I have some painful sensory experiences sometimes — but even here, I hesitate to use the term “suffering,” and, if I ever use it, I put it in scare-quotes, because “suffering” is so inadequate as a term, so emotionally and neurotypically loaded as a term. Who’s to say that NTs don’t “suffer” from their sensory experiences? Though spectrumites may be “missing out” on how NTs perceive their surroundings, NTs are “missing out” on how spectrumites perceive theirs. This construct of suffering depends upon who controls the dominant discourse surrounding neurology and (dis)ability.

Brain freeze

Posted on August 4th, 2008 in Uncategorized by Aspie Rhetor

It’s hard to believe that August has begun. In many ways, I think that fall will be a vacation from summer.

Lately I’ve been pondering what I’ll be writing my dissertation on. I’m just entering my second year and still have at least three more classes to take, so I do have time to decide. I won’t be locked into anything for while, probably about a year. And yet, I see two very distinct possible threads that I might pursue, threads that may, indeed, be dissertation-worthy. My current scholarly obsession is Pentecostal rhetoric, and I’ve been sort of fixated on Aimee Semple McPherson, a preacher in the 20s and 30s and founder of the Foursquare church. I’m currently writing a book chapter (a draft of which is due in less than two weeks). My problem, as always, is that I feel like I can’t stop reading, I can’t stop collecting, I can’t stop taking notes.

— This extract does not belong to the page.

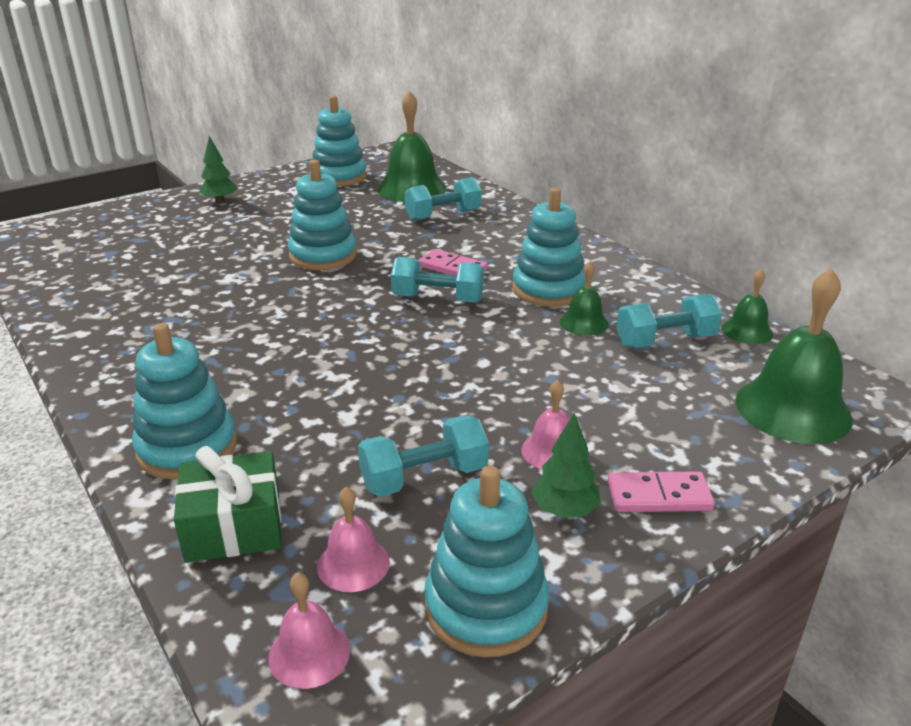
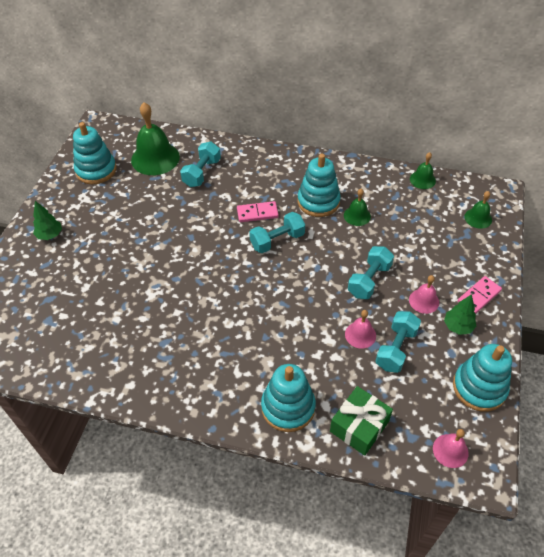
camera: 40 degrees left, 20 degrees up
turquoise stacking toy [288,160,357,270] -> none
pink bell [317,487,390,592] -> pink bell moved to [345,310,376,348]
turquoise dumbbell [616,294,722,348] -> turquoise dumbbell moved to [348,246,394,299]
green bell [735,268,853,444] -> green bell [464,191,492,229], size x0.52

And then there’s the other thread — the disability studies/autism/Asperger’s thread. I think that the recent proliferation of media-driven constructions of autism needs rhetorical scrutiny. And reading disability studies theory, from a humanities standpoint, allows me to talk about social constructivism until I’m blue in the face and have unknowingly bored everyone around me.

I have personal connections to each thread, obviously. My parents left the Catholic Church when I was in kindergarten and became born-again Christians. I was mostly raised in Pentecostal churches, and attending a Presbyterian college was an interesting transition (and resulted in another of my obsessions, John Calvin). I really enjoy dissecting these various theological frameworks and trying to understand what makes them tick, what makes their audiences tick.

There’s a lot of overlap between pentecostal/charismatic churches and faith-healing. That’s what led me to McPherson, especially, and I think she’d be interesting to examine from a dual feminist rhetorical/disability studies standpoint, especially since she was one of the first radio evangelists in the U.S. (second to Billy Sunday). But I’ve yet to find overlap between McPherson and autism… and I hate the idea of dumping one interest for the other. My only thought thus far is to explore faith-healing generally…but I hate “generally.” I’m more in favor of “super specific.”

In any event, it is August, and I’m writing a book chapter on McPherson, and I just submitted a webtext on autism and embodied authorship to an online publication. I’m tired and I can’t wait to go apple-picking next month.